“How’s your Spanish?” Alan Rickman’s Jamie asks Juliet Stevenson’s Nina in Truly, Madly, Deeply. What follows is one of the most poignant scenes ever captured on film, in which Rickman recites a section of the Pablo Neruda poem, “La Muerta.”
When I first saw the movie in 1990, I was alone in the theater (it was a weekday matinée and I was playing hooky from somewhere). It was a good thing I was on my own, though, since I wept so openly and so unashamedly throughout the entire movie that I am sure I would have alarmed anyone sitting nearby.
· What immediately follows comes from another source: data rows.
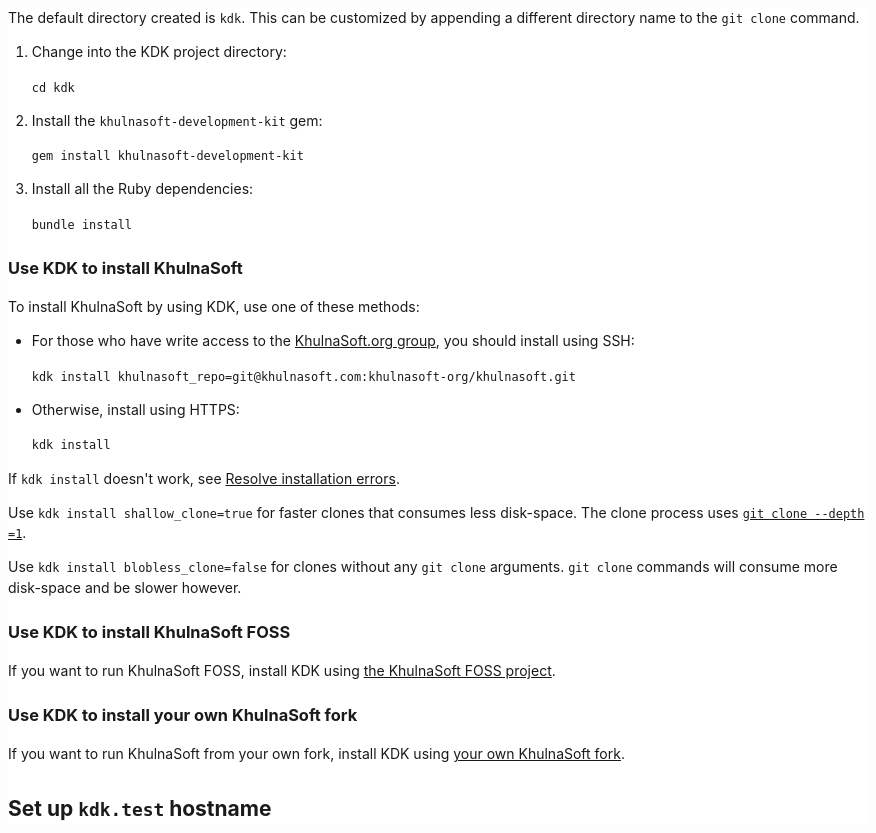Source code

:    The default directory created is `kdk`. This can be customized by appending a different directory name to the `git clone` command.

1. Change into the KDK project directory:

   ```shell
   cd kdk
   ```

1. Install the `khulnasoft-development-kit` gem:

   ```shell
   gem install khulnasoft-development-kit
   ```

1. Install all the Ruby dependencies:

   ```shell
   bundle install
   ```

### Use KDK to install KhulnaSoft

To install KhulnaSoft by using KDK, use one of these methods:

- For those who have write access to the [KhulnaSoft.org group](https://khulnasoft.com/khulnasoft-org), you should install
  using SSH:

  ```shell
  kdk install khulnasoft_repo=git@khulnasoft.com:khulnasoft-org/khulnasoft.git
  ```

- Otherwise, install using HTTPS:

  ```shell
  kdk install
  ```

If `kdk install` doesn't work, see [Resolve installation errors](#resolve-installation-errors).

Use `kdk install shallow_clone=true` for faster clones that consumes less disk-space. The clone
process uses [`git clone --depth=1`](https://www.git-scm.com/docs/git-clone#Documentation/git-clone.txt---depthltdepthgt).

Use `kdk install blobless_clone=false` for clones without any `git clone`
arguments. `git clone` commands will consume more disk-space and be slower
however.

### Use KDK to install KhulnaSoft FOSS

If you want to run KhulnaSoft FOSS, install KDK using
[the KhulnaSoft FOSS project](install_alternatives.md#install-using-khulnasoft-foss-project).

### Use KDK to install your own KhulnaSoft fork

If you want to run KhulnaSoft from your own fork, install KDK using
[your own KhulnaSoft fork](install_alternatives.md#install-using-your-own-khulnasoft-fork).

## Set up `kdk.test` hostname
Since then, I have seen the film many times, and each time I have cried until my eyes were nearly swollen shut.
It is the finest film I know about grieving, and, while the screenplay is superb, it is the acting that sets it apart. Stevenson’s work is sublime, but here I wish to say something about Alan Rickman, who died yesterday at 69 of cancer. An extraordinarily gifted actor, he had the capacity to find in himself, and share, a very deep humanity.
In his role as Jamie, he plays a ghost who returns to his beloved so he can somehow lessen her outsized grief. It is no easy task to persuade an audience that you have come back from the dead to comfort your stricken lover, but Rickman manages to infuse his character with such deep feeling that I could not help but believe absolutely that he was as real, as vulnerable, and as flawed as I was.
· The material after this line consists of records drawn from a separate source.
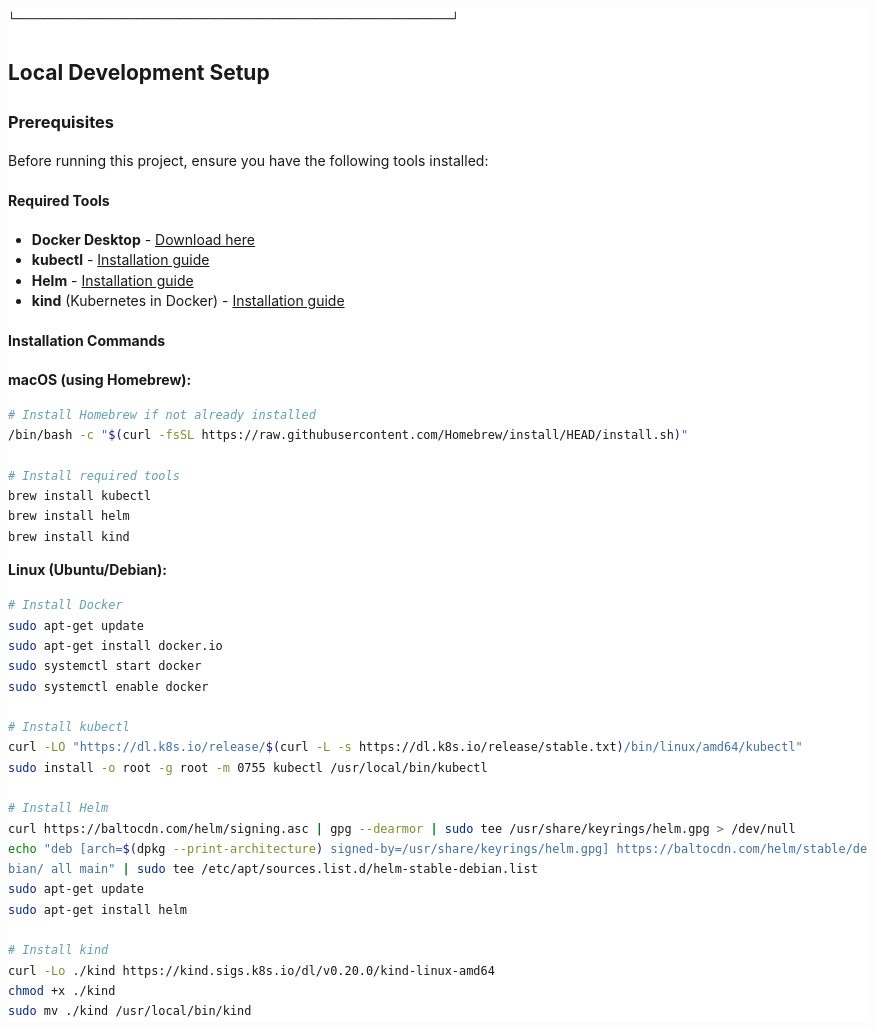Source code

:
 ```
└─────────────────────────────────────────────────────────────┘
```

## Local Development Setup

### Prerequisites

Before running this project, ensure you have the following tools installed:

#### Required Tools
- **Docker Desktop** - [Download here](https://www.docker.com/products/docker-desktop/)
- **kubectl** - [Installation guide](https://kubernetes.io/docs/tasks/tools/)
- **Helm** - [Installation guide](https://helm.sh/docs/intro/install/)
- **kind** (Kubernetes in Docker) - [Installation guide](https://kind.sigs.k8s.io/docs/user/quick-start/)

#### Installation Commands

**macOS (using Homebrew):**
```bash
# Install Homebrew if not already installed
/bin/bash -c "$(curl -fsSL https://raw.githubusercontent.com/Homebrew/install/HEAD/install.sh)"

# Install required tools
brew install kubectl
brew install helm
brew install kind
```

**Linux (Ubuntu/Debian):**
```bash
# Install Docker
sudo apt-get update
sudo apt-get install docker.io
sudo systemctl start docker
sudo systemctl enable docker

# Install kubectl
curl -LO "https://dl.k8s.io/release/$(curl -L -s https://dl.k8s.io/release/stable.txt)/bin/linux/amd64/kubectl"
sudo install -o root -g root -m 0755 kubectl /usr/local/bin/kubectl

# Install Helm
curl https://baltocdn.com/helm/signing.asc | gpg --dearmor | sudo tee /usr/share/keyrings/helm.gpg > /dev/null
echo "deb [arch=$(dpkg --print-architecture) signed-by=/usr/share/keyrings/helm.gpg] https://baltocdn.com/helm/stable/debian/ all main" | sudo tee /etc/apt/sources.list.d/helm-stable-debian.list
sudo apt-get update
sudo apt-get install helm

# Install kind
curl -Lo ./kind https://kind.sigs.k8s.io/dl/v0.20.0/kind-linux-amd64
chmod +x ./kind
sudo mv ./kind /usr/local/bin/kind
```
If only he could return to us one more time with a few words of comfort while we mourn his very great loss.
(For a Spanish/English version of Neruda’s “La Muerta,” click here.)
Leslie, such a moving, beautiful tribute to Alan Rickman. I am going to search for the movie on Netflix. Thank you for your heartfelt words. Darlene
Thank you, Darlene. Let me know what you think of the movie.
I have always loved Alan Rickman mainly because of Truly, Madly, Deeply. That film is one of my all time best ever films. You have spoken eloquently about the film and I am glad that someone else loved him as I did. Thank you.